Quedamos los dos en silencio.

—Cristina, yo te quiero.

—¿Me quieres?

—Sí.

—¿Qué significa eso?

—Significa que te quiero. Te quiero como entonces. Nunca he dejado de quererte. Nunca he querido a nadie más.

Ella se sienta en el columpio y se agarra a una de las cintas que lo sostienen, como si de pronto estuviera muy cansada.

—Hay algo que quería decirte —dice ella mirando a lo lejos—. Dentro de unos días los carpinteros que están trabajando abajo, en el poblado de tus amigos, terminarán las barcas. Junto con el velero que tenéis, y con las instrucciones que os daremos, conseguiréis alejaros de la isla lo suficiente como para llegar a la ruta de los cargueros, a un par de días de aquí. Es casi como una autopista que cruza el mar. Tarde o temprano un barco os avistará y seréis rescatados. Llevaremos a la costa a los que quieran irse, y creo que tú deberías irte también.

—¿Crees o me lo ordenas?

—Yo no puedo ordenarte nada —dice ella—. Aquí no existen las órdenes. Es más bien un ruego, una petición. Te ruego que te vayas con los demás.

—¿Por qué?

—Porque no tiene sentido que te quedes aquí. Porque si te quedas nos harás daño a los dos. Porque pronto descubrirás que quieres marcharte, que no resistes el aislamiento y el silencio. Porque nada de lo que hacemos aquí te interesa.

—Te equivocas, sí me interesa.

Ella mira al vacío obstinadamente.
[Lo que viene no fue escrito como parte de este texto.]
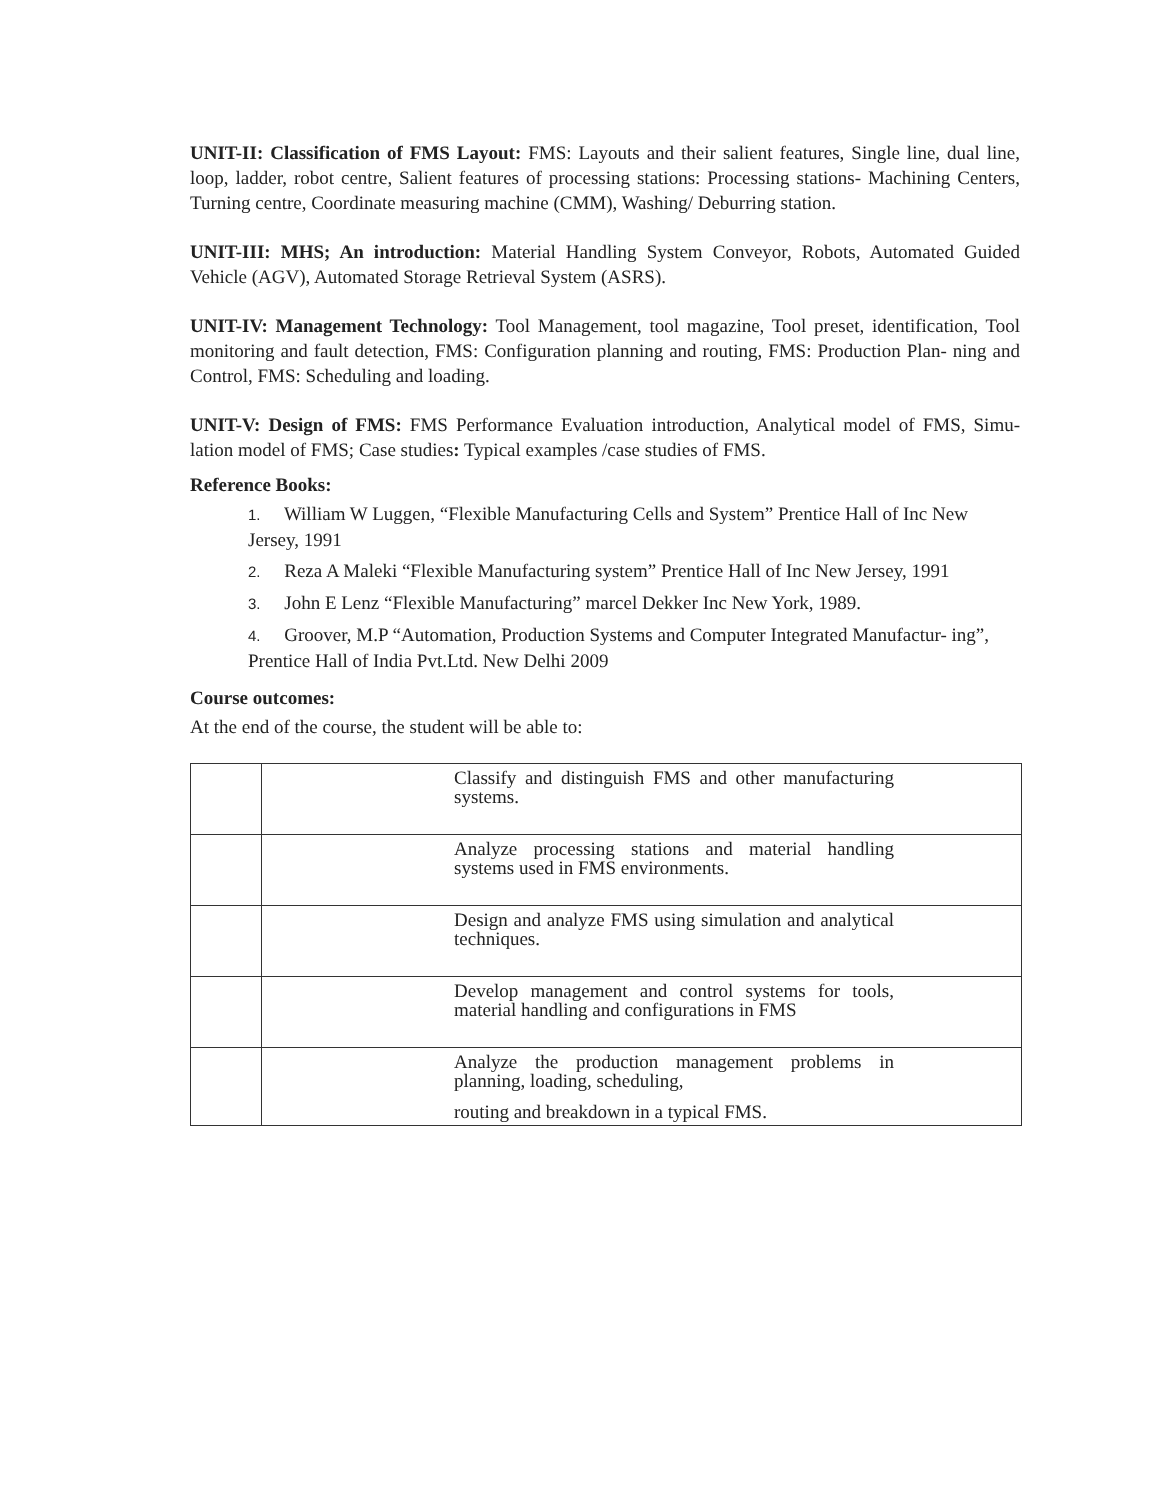UNIT-II: Classification of FMS Layout: FMS: Layouts and their salient features, Single line, dual line, loop, ladder, robot centre, Salient features of processing stations: Processing stations- Machining Centers, Turning centre, Coordinate measuring machine (CMM), Washing/ Deburring station.
UNIT-III: MHS; An introduction: Material Handling System Conveyor, Robots, Automated Guided Vehicle (AGV), Automated Storage Retrieval System (ASRS).
UNIT-IV: Management Technology: Tool Management, tool magazine, Tool preset, identification, Tool monitoring and fault detection, FMS: Configuration planning and routing, FMS: Production Plan- ning and Control, FMS: Scheduling and loading.
UNIT-V: Design of FMS: FMS Performance Evaluation introduction, Analytical model of FMS, Simu- lation model of FMS; Case studies: Typical examples /case studies of FMS.
Reference Books:
1. William W Luggen, “Flexible Manufacturing Cells and System” Prentice Hall of Inc New Jersey, 1991
2. Reza A Maleki “Flexible Manufacturing system” Prentice Hall of Inc New Jersey, 1991
3. John E Lenz “Flexible Manufacturing” marcel Dekker Inc New York, 1989.
4. Groover, M.P “Automation, Production Systems and Computer Integrated Manufactur- ing”, Prentice Hall of India Pvt.Ltd. New Delhi 2009
Course outcomes:
At the end of the course, the student will be able to:
| | Classify and distinguish FMS and other manufacturing systems. |
| | Analyze processing stations and material handling systems used in FMS environments. |
| | Design and analyze FMS using simulation and analytical techniques. |
| | Develop management and control systems for tools, material handling and configurations in FMS |
| | Analyze the production management problems in planning, loading, scheduling, routing and breakdown in a typical FMS. |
Tiene la mandíbula apretada.

En la primavera de la vida abrimos los ojos al dolor y al misterio de este mundo y no podemos ni siquiera imaginar lo que nos aguarda. Ya que dolor y misterio significan, para el mundo, lo mismo que claridad y belleza. El misterio del mundo es también su claridad. El mundo nos presenta siempre su evidencia. Se muestra tal y como es, en todo su esplendor. Y nosotros buscamos, anhelantes, un significado.
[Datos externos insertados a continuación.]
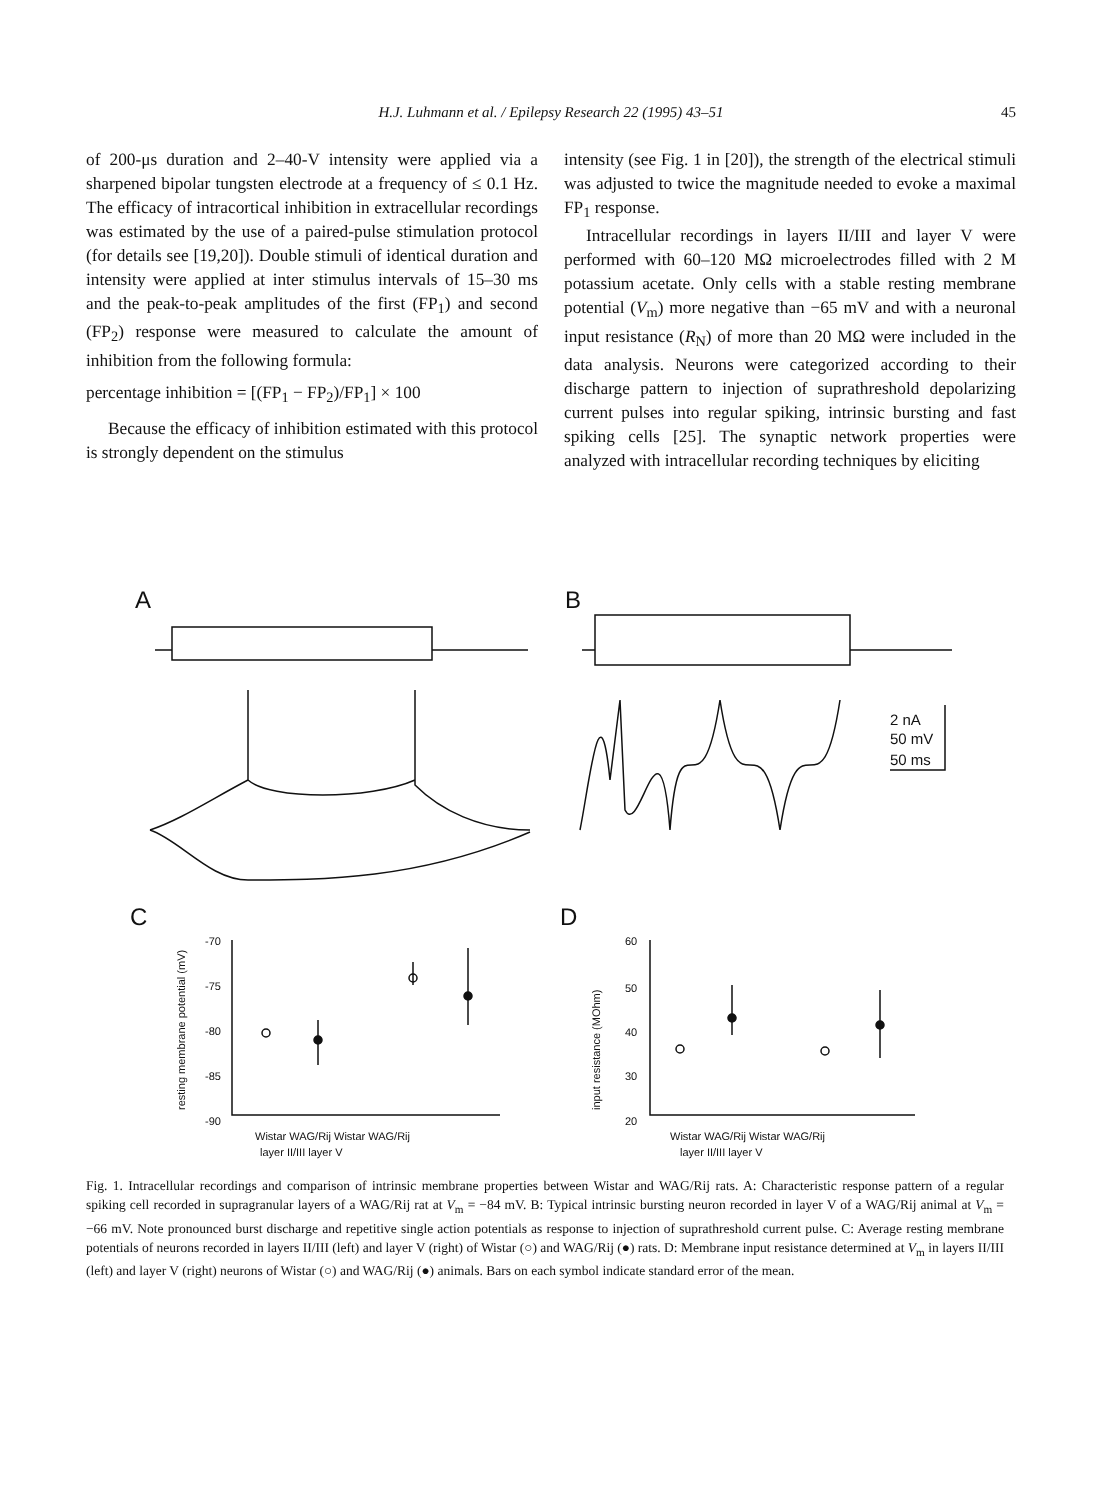H.J. Luhmann et al. / Epilepsy Research 22 (1995) 43–51 45
of 200-μs duration and 2–40-V intensity were applied via a sharpened bipolar tungsten electrode at a frequency of ≤ 0.1 Hz. The efficacy of intracortical inhibition in extracellular recordings was estimated by the use of a paired-pulse stimulation protocol (for details see [19,20]). Double stimuli of identical duration and intensity were applied at inter stimulus intervals of 15–30 ms and the peak-to-peak amplitudes of the first (FP<sub>1</sub>) and second (FP<sub>2</sub>) response were measured to calculate the amount of inhibition from the following formula:
percentage inhibition = [(FP<sub>1</sub> − FP<sub>2</sub>)/FP<sub>1</sub>] × 100
Because the efficacy of inhibition estimated with this protocol is strongly dependent on the stimulus
intensity (see Fig. 1 in [20]), the strength of the electrical stimuli was adjusted to twice the magnitude needed to evoke a maximal FP<sub>1</sub> response.
Intracellular recordings in layers II/III and layer V were performed with 60–120 MΩ microelectrodes filled with 2 M potassium acetate. Only cells with a stable resting membrane potential (V<sub>m</sub>) more negative than −65 mV and with a neuronal input resistance (R<sub>N</sub>) of more than 20 MΩ were included in the data analysis. Neurons were categorized according to their discharge pattern to injection of suprathreshold depolarizing current pulses into regular spiking, intrinsic bursting and fast spiking cells [25]. The synaptic network properties were analyzed with intracellular recording techniques by eliciting
A
B
2 nA
50 mV
50 ms
C
D
-70
-75
-80
-85
-90
60
50
40
30
20
Wistar WAG/Rij Wistar WAG/Rij
layer II/III layer V
Wistar WAG/Rij Wistar WAG/Rij
layer II/III layer V
resting membrane potential (mV)
input resistance (MOhm)
Fig. 1. Intracellular recordings and comparison of intrinsic membrane properties between Wistar and WAG/Rij rats. A: Characteristic response pattern of a regular spiking cell recorded in supragranular layers of a WAG/Rij rat at V<sub>m</sub> = −84 mV. B: Typical intrinsic bursting neuron recorded in layer V of a WAG/Rij animal at V<sub>m</sub> = −66 mV. Note pronounced burst discharge and repetitive single action potentials as response to injection of suprathreshold current pulse. C: Average resting membrane potentials of neurons recorded in layers II/III (left) and layer V (right) of Wistar (○) and WAG/Rij (●) rats. D: Membrane input resistance determined at V<sub>m</sub> in layers II/III (left) and layer V (right) neurons of Wistar (○) and WAG/Rij (●) animals. Bars on each symbol indicate standard error of the mean.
Dolor y belleza son lo mismo para el mundo porque el mundo no desea de nosotros que lo comprendamos. El mundo ni siquiera desea que seamos felices. Desea, tan solo, que alcancemos una sensación de plenitud, y no le importan los medios que deba utilizar para lograrlo.

Todo lo que vivimos y lo que comprendemos es fragmentario. Grandes trozos incandescentes de tiempo flanqueados de sueño y oscuridad, eso es una vida humana. ¿A qué clase de plenitud podemos aspirar?

La plenitud surge cuando a la sensación de realidad se une la certidumbre de un propósito. El despertar comienza con el cuerpo. Cuando se produce la plenitud de la percepción, el alma comprende que su destino está unido al destino del mundo. Surge entonces una emoción muy intensa que es también una certidumbre y un deslumbramiento. Un deslumbramiento de amor y de gratitud. Cuando uno siente ese amor y esa gratitud, todo lo demás huelga.